## Regular Expressions 
- Text string for describing search pattern
- 'nlp' -> searches for nlp pattern
- '[j-q]' -> searches for characters between j & q, returns individual characters
- '[j-q]+' -> searches for characters between j & q, but also searches for strings longer than 1 character
- '[0-9]+' -> searches for numbers between 0 and 9, but also searches for numbers longer than 1 digit 
- '[j-q0-9]+' -> searches for sequencies for letters between j & q or 0 & 9

### Why is RegEx useful?
- Identify whitespace between wrods/tokens
- Identifying/creating delimiters or end-of-line escape characters 
- Removing punctuation or numbers from text 
- Clean HTML tags from text
- Identify patterns

### Use-cases
- Confirm passwords meet criteria 
- Search URL for some substring
- Searching for files on your computer
- Document scraping 

### Exercise Takeaways
- Useful methods for tokenizing 
-- findall(): search for the words and ignore the stuff that separates the words
-- split(): search for the characters that split the words by ignoring the actual words themselves

- Useful Regexes for tokenizing 
-- '\W' & '\w' for words 
-- '\S' & '\s' for whitespaces

In [1]:
import re

In [2]:
test1 = 'This is a made up string to test 2 different regex methods'
test2 = 'This     is a made    up string    to test 2  different regex methods'
test3 = 'This-is-a-made/up.string*to>>>test----2"""different-regex-methods'

### Split stentence into a list of words

In [9]:
print(re.split('\s', test1))
print(re.split('\s', test2))
print(re.split('\s', test3))

['This', 'is', 'a', 'made', 'up', 'string', 'to', 'test', '2', 'different', 'regex', 'methods']
['This', '', '', '', '', 'is', 'a', 'made', '', '', '', 'up', 'string', '', '', '', 'to', 'test', '2', '', 'different', 'regex', 'methods']
['This-is-a-made/up.string*to>>>test----2"""different-regex-methods']


In [24]:
print(re.split('\s+',test2))
print(re.split('\W+', test2))

['This', 'is', 'a', 'made', 'up', 'string', 'to', 'test', '2', 'different', 'regex', 'methods']
['This', 'is', 'a', 'made', 'up', 'string', 'to', 'test', '2', 'different', 'regex', 'methods']


In [23]:
print(re.split('[-/>".*]+',test3))
print(re.split('\W+', test3))

['This', 'is', 'a', 'made', 'up', 'string', 'to', 'test', '2', 'different', 'regex', 'methods']
['This', 'is', 'a', 'made', 'up', 'string', 'to', 'test', '2', 'different', 'regex', 'methods']


In [32]:
# Find all
print(re.findall('\S+', test1))

**Given records**
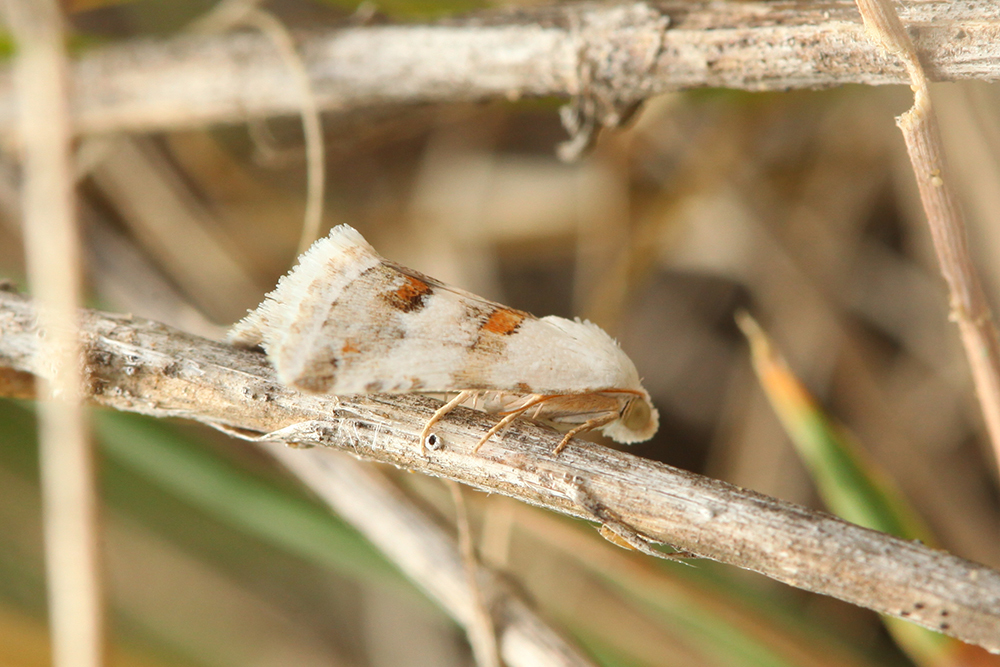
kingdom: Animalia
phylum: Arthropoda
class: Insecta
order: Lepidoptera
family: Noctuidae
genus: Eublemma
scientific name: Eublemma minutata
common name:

**Task brief**
Copy out the regex notes starting with "### Split stentence" and going on through "print(re.split('\s+',test2))", swapping "test2" for "sample2". The lines above were taken from a separate source.

**Worked solution**
### Split stentence into a list of words

In [9]:
print(re.split('\s', test1))
print(re.split('\s', sample2))
print(re.split('\s', test3))

['This', 'is', 'a', 'made', 'up', 'string', 'to', 'test', '2', 'different', 'regex', 'methods']
['This', '', '', '', '', 'is', 'a', 'made', '', '', '', 'up', 'string', '', '', '', 'to', 'test', '2', '', 'different', 'regex', 'methods']
['This-is-a-made/up.string*to>>>test----2"""different-regex-methods']


In [24]:
print(re.split('\s+',sample2))